Frage: Du kennst beide in Costa Rica heimischen Ara-Arten sehr gut. Was sind die wichtigsten Unterscheide zwischen dem großen Soldatenara (ara ambiguus) und dem Scharlachara (ara macao)?
Der große Soldatenara ist sehr wählerisch bei der Wahl des Nistplatzes, ja fast schon pedantisch.
Zudem ist er sehr sauber.
Die Ausrichtung der Nisthöhle spielt für ihn eine große Rolle und sollte perfekt mit der Sonneneinstrahlung harmonieren und nicht auf der Regenseite liegen, am besten eine Art Dach haben.
Der Scharlachara hingegen ist ein „Schmutzfink“. Er schnappt sich die erstbeste Nisthöhle in der Trockenzeit und legt sein Gelege hinein. Wenn es nun hineinregnet, mischt sich das Wasser mit den Exkrementen, welche im Nest hinterlassen werden und es entwickeln sich unzählige Würmer darin. Diese Würmer können die Küken angreifen und sogar töten.
Ich habe schon hin und wieder diese Nester gereinigt und trockengelegt, so dass die Küken überleben konnten.
Der große Soldatenara hingegen sorgt für trockene Nestern. Seine Nester enthalten organisches Material – das kann sich zersetzendes Holz und Holzspäne vom Baum sein, welche sich am Grund des Nestes befinden. Hier kommt es dann zu einer Symbiose zwischen verschiedenen Typen von Kakerlaken, Larven und dem großen Soldatenara.
Die Kakerlaken leben in der zuvor beschriebenen Schicht und ernähren sich von den Exkrementen der Vögel. Die roten Laven, aus denen später eine Art Käfer werden, ernähren sich von abfallenden Federn und der Haut toter Tiere.
Diese beiden Insektenarten reagieren also sofort darauf, wenn die Vögel Kot absondern und fressen diesen auf, so dass das Nest sauber bleibt.Nun ist ein weiterer Punkt zu beachten: Nehmen wir an, eine Familie von großen Soldatenaras, zwei Adulte und zwei Küken verbringen die Nacht gemeinsam in der Nisthöhle.

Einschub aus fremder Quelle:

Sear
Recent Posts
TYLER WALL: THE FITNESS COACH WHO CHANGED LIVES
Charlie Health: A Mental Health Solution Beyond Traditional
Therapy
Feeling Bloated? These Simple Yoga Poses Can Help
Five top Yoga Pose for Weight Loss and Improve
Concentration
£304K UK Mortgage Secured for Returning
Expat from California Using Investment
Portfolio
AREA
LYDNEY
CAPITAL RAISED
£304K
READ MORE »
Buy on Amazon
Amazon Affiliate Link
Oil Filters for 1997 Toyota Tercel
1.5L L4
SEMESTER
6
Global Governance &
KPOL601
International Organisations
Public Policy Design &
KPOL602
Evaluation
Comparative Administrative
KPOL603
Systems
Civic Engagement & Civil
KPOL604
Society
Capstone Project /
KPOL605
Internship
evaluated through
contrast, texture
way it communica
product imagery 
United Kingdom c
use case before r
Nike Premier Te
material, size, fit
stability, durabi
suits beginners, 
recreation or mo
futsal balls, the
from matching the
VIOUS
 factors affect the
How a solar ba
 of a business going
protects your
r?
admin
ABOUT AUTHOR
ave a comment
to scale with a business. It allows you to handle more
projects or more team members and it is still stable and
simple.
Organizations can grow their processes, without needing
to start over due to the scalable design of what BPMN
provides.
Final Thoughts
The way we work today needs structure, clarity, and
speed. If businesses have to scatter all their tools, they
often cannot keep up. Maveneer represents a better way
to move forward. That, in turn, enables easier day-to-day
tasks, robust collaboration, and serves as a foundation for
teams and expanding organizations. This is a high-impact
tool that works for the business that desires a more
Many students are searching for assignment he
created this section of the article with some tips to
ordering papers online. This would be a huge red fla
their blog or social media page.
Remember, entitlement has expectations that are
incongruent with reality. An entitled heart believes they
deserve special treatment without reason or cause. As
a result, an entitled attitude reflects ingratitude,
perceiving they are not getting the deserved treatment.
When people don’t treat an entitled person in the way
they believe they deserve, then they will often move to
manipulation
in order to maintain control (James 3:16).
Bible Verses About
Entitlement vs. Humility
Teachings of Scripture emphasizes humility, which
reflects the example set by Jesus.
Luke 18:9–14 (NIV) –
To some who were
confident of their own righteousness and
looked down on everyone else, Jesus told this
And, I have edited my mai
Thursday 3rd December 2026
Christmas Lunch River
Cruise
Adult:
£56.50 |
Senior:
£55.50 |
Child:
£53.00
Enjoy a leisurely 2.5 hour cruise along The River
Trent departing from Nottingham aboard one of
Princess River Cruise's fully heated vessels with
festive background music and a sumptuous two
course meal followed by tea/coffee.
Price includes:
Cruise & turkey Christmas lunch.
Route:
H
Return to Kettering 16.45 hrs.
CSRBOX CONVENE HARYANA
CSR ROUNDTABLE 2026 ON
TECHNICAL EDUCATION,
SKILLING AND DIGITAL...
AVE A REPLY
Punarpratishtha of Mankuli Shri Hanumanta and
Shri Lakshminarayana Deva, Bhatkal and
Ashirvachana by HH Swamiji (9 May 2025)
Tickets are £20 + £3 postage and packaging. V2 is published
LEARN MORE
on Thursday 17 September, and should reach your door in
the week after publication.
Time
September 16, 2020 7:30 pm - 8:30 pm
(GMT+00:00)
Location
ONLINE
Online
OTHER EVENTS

Sie ordnen sich dabei in einem Kreis nebeneinander an, die Schnäbel in Richtung Holz, also nach außen und positionieren die Schwänze zum Zentrum hin.
Sobald dies passiert, nähren sich die Larven und knabbern an den Federn. Bei den adulten Aras und hier speziell beim Weibchen, was mehr Zeit im Nest verbringt, ist der Effekt zu vernachlässigen.
Bei den Küken kann es gleichwohl zu Problemen führen, wenn die Schwanzfedern zu sehr ausgedünnt werden, denn dies beeinträchtigt das Bremsverhalten beim Flug negativ. Da bei den Jungen wenig bis keine Flugerfahrung vorhanden ist, wir dadurch das Erlernen des Fliegens erschwert.